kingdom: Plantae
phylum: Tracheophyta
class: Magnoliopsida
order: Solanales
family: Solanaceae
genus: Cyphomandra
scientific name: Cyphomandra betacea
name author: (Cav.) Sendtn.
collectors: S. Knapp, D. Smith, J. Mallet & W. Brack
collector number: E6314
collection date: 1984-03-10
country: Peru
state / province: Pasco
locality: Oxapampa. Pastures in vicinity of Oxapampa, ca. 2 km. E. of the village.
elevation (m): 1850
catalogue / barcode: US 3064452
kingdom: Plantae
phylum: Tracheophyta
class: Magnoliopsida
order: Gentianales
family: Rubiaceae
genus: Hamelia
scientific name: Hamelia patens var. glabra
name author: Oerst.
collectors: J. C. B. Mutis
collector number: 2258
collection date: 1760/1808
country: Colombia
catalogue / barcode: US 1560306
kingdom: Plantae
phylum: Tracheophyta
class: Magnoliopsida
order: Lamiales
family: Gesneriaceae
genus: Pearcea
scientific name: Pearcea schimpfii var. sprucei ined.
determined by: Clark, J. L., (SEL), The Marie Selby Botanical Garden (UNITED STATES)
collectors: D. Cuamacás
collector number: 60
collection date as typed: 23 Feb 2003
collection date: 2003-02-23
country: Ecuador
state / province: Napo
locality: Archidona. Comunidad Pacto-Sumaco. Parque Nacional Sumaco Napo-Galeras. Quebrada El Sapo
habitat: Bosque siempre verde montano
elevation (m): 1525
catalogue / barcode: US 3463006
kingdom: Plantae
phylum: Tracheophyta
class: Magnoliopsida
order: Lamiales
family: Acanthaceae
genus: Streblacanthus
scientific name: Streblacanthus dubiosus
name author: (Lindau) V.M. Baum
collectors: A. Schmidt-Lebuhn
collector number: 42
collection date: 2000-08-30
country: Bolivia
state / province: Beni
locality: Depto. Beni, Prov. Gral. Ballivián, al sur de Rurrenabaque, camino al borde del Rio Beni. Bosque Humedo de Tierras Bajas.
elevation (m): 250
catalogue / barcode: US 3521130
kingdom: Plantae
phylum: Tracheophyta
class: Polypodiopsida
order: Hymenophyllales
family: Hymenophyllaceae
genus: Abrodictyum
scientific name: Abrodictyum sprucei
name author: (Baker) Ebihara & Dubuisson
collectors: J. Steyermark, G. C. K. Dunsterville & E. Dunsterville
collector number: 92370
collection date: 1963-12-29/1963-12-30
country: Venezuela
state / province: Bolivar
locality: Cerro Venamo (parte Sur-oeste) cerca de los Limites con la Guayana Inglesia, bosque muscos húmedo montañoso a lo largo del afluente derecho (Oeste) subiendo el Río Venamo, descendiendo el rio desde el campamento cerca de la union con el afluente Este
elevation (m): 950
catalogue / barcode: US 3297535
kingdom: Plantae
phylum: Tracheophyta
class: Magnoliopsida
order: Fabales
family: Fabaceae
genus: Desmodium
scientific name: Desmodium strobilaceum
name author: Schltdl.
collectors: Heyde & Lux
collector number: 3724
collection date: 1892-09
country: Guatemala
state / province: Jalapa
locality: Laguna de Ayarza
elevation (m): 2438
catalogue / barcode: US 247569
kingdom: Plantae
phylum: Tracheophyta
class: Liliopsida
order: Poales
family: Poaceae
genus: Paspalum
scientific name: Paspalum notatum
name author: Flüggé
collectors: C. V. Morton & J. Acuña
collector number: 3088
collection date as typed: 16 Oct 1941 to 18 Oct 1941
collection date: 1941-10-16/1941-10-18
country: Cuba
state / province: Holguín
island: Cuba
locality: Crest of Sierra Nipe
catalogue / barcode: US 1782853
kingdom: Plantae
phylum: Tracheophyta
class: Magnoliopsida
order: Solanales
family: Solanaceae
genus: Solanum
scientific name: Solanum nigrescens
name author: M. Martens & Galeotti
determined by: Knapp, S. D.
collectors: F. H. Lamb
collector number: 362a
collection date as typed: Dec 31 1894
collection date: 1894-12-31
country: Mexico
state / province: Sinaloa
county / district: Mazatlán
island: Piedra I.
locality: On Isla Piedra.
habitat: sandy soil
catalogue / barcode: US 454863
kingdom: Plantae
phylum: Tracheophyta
------------------------------------------------------------
■ **PROBLEM TO WORK ON**: Give every line of the records above as a JSON list of strings, one string per line, leaving out any blank lines.

■ **TASK SOLUTION**:
[
  "kingdom: Plantae",
  "phylum: Tracheophyta",
  "class: Magnoliopsida",
  "order: Solanales",
  "family: Solanaceae",
  "genus: Cyphomandra",
  "scientific name: Cyphomandra betacea",
  "name author: (Cav.) Sendtn.",
  "collectors: S. Knapp, D. Smith, J. Mallet & W. Brack",
  "collector number: E6314",
  "collection date: 1984-03-10",
  "country: Peru",
  "state / province: Pasco",
  "locality: Oxapampa. Pastures in vicinity of Oxapampa, ca. 2 km. E. of the village.",
  "elevation (m): 1850",
  "catalogue / barcode: US 3064452",
  "kingdom: Plantae",
  "phylum: Tracheophyta",
  "class: Magnoliopsida",
  "order: Gentianales",
  "family: Rubiaceae",
  "genus: Hamelia",
  "scientific name: Hamelia patens var. glabra",
  "name author: Oerst.",
  "collectors: J. C. B. Mutis",
  "collector number: 2258",
  "collection date: 1760/1808",
  "country: Colombia",
  "catalogue / barcode: US 1560306",
  "kingdom: Plantae",
  "phylum: Tracheophyta",
  "class: Magnoliopsida",
  "order: Lamiales",
  "family: Gesneriaceae",
  "genus: Pearcea",
  "scientific name: Pearcea schimpfii var. sprucei ined.",
  "determined by: Clark, J. L., (SEL), The Marie Selby Botanical Garden (UNITED STATES)",
  "collectors: D. Cuamacás",
  "collector number: 60",
  "collection date as typed: 23 Feb 2003",
  "collection date: 2003-02-23",
  "country: Ecuador",
  "state / province: Napo",
  "locality: Archidona. Comunidad Pacto-Sumaco. Parque Nacional Sumaco Napo-Galeras. Quebrada El Sapo",
  "habitat: Bosque siempre verde montano",
  "elevation (m): 1525",
  "catalogue / barcode: US 3463006",
  "kingdom: Plantae",
  "phylum: Tracheophyta",
  "class: Magnoliopsida",
  "order: Lamiales",
  "family: Acanthaceae",
  "genus: Streblacanthus",
  "scientific name: Streblacanthus dubiosus",
  "name author: (Lindau) V.M. Baum",
  "collectors: A. Schmidt-Lebuhn",
  "collector number: 42",
  "collection date: 2000-08-30",
  "country: Bolivia",
  "state / province: Beni",
  "locality: Depto. Beni, Prov. Gral. Ballivián, al sur de Rurrenabaque, camino al borde del Rio Beni. Bosque Humedo de Tierras Bajas.",
  "elevation (m): 250",
  "catalogue / barcode: US 3521130",
  "kingdom: Plantae",
  "phylum: Tracheophyta",
  "class: Polypodiopsida",
  "order: Hymenophyllales",
  "family: Hymenophyllaceae",
  "genus: Abrodictyum",
  "scientific name: Abrodictyum sprucei",
  "name author: (Baker) Ebihara & Dubuisson",
  "collectors: J. Steyermark, G. C. K. Dunsterville & E. Dunsterville",
  "collector number: 92370",
  "collection date: 1963-12-29/1963-12-30",
  "country: Venezuela",
  "state / province: Bolivar",
  "locality: Cerro Venamo (parte Sur-oeste) cerca de los Limites con la Guayana Inglesia, bosque muscos húmedo montañoso a lo largo del afluente derecho (Oeste) subiendo el Río Venamo, descendiendo el rio desde el campamento cerca de la union con el afluente Este",
  "elevation (m): 950",
  "catalogue / barcode: US 3297535",
  "kingdom: Plantae",
  "phylum: Tracheophyta",
  "class: Magnoliopsida",
  "order: Fabales",
  "family: Fabaceae",
  "genus: Desmodium",
  "scientific name: Desmodium strobilaceum",
  "name author: Schltdl.",
  "collectors: Heyde & Lux",
  "collector number: 3724",
  "collection date: 1892-09",
  "country: Guatemala",
  "state / province: Jalapa",
  "locality: Laguna de Ayarza",
  "elevation (m): 2438",
  "catalogue / barcode: US 247569",
  "kingdom: Plantae",
  "phylum: Tracheophyta",
  "class: Liliopsida",
  "order: Poales",
  "family: Poaceae",
  "genus: Paspalum",
  "scientific name: Paspalum notatum",
  "name author: Flüggé",
  "collectors: C. V. Morton & J. Acuña",
  "collector number: 3088",
  "collection date as typed: 16 Oct 1941 to 18 Oct 1941",
  "collection date: 1941-10-16/1941-10-18",
  "country: Cuba",
  "state / province: Holguín",
  "island: Cuba",
  "locality: Crest of Sierra Nipe",
  "catalogue / barcode: US 1782853",
  "kingdom: Plantae",
  "phylum: Tracheophyta",
  "class: Magnoliopsida",
  "order: Solanales",
  "family: Solanaceae",
  "genus: Solanum",
  "scientific name: Solanum nigrescens",
  "name author: M. Martens & Galeotti",
  "determined by: Knapp, S. D.",
  "collectors: F. H. Lamb",
  "collector number: 362a",
  "collection date as typed: Dec 31 1894",
  "collection date: 1894-12-31",
  "country: Mexico",
  "state / province: Sinaloa",
  "county / district: Mazatlán",
  "island: Piedra I.",
  "locality: On Isla Piedra.",
  "habitat: sandy soil",
  "catalogue / barcode: US 454863",
  "kingdom: Plantae",
  "phylum: Tracheophyta"
]